──────── Material provided

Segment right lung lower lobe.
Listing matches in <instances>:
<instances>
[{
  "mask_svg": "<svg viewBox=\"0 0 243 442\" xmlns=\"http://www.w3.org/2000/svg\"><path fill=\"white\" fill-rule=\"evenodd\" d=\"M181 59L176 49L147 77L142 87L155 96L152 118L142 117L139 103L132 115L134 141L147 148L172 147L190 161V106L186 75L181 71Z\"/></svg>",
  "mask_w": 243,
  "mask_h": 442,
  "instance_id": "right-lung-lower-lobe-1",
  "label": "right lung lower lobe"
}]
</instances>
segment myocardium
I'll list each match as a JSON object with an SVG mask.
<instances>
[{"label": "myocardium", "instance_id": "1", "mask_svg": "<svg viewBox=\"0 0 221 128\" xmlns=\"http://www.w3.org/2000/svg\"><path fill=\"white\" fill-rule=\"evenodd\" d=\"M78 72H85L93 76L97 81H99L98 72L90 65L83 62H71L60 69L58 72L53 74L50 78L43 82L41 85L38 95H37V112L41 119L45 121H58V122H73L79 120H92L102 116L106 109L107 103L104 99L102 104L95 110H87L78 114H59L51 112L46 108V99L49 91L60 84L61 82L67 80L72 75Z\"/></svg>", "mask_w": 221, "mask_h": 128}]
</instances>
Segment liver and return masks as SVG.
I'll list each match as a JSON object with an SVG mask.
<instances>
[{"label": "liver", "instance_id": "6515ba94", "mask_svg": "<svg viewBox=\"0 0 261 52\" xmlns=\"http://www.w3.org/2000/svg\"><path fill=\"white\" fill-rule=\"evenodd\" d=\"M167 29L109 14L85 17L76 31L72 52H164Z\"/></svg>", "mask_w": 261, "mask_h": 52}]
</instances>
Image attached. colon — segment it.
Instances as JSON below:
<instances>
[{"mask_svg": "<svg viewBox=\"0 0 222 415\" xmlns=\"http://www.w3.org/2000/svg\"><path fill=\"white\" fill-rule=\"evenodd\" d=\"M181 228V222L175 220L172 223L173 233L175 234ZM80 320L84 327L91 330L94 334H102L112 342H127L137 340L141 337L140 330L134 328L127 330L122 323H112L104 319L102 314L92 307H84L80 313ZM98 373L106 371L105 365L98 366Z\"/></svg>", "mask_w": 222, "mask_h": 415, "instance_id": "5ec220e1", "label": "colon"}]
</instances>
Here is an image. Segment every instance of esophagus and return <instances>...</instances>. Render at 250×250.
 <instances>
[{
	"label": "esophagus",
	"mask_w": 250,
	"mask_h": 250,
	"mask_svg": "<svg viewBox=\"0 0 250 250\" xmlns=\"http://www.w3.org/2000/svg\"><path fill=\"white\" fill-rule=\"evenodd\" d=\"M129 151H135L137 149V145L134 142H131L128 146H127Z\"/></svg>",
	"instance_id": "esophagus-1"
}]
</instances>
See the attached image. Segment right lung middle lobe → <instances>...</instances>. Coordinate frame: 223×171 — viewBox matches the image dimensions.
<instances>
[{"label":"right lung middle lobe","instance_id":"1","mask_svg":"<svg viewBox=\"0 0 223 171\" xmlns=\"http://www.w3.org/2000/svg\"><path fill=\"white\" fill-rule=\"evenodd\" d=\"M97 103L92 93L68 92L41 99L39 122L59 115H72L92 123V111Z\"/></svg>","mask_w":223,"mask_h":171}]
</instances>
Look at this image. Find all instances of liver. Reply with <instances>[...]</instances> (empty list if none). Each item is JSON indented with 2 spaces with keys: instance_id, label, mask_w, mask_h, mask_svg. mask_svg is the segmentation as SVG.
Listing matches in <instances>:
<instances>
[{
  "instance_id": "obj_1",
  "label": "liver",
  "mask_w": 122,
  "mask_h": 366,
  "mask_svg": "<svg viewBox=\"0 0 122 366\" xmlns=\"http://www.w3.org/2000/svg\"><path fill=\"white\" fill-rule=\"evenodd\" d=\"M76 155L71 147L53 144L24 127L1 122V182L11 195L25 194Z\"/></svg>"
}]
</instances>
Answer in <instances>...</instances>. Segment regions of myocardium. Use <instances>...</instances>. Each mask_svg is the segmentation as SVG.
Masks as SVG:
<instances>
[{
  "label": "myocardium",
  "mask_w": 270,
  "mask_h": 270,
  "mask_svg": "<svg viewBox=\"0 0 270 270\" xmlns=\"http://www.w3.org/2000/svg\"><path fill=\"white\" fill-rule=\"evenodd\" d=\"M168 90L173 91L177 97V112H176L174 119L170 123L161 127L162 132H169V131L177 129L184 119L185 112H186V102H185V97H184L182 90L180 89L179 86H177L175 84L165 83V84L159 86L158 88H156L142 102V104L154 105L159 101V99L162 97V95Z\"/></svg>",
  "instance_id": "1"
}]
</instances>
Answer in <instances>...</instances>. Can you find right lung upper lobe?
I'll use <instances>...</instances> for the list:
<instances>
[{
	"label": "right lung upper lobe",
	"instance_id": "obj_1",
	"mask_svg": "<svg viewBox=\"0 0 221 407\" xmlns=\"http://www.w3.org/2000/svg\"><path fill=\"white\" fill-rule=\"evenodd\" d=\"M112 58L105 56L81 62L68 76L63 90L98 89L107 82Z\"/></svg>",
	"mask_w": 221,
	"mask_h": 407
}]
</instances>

────────────────

### Exercise:
Gather every line above that contains the word "upper". Case matters, so skip any line where it appears only in different capitals.

### Solution:
Answer in <instances>...</instances>. Can you find right lung upper lobe?
	"label": "right lung upper lobe",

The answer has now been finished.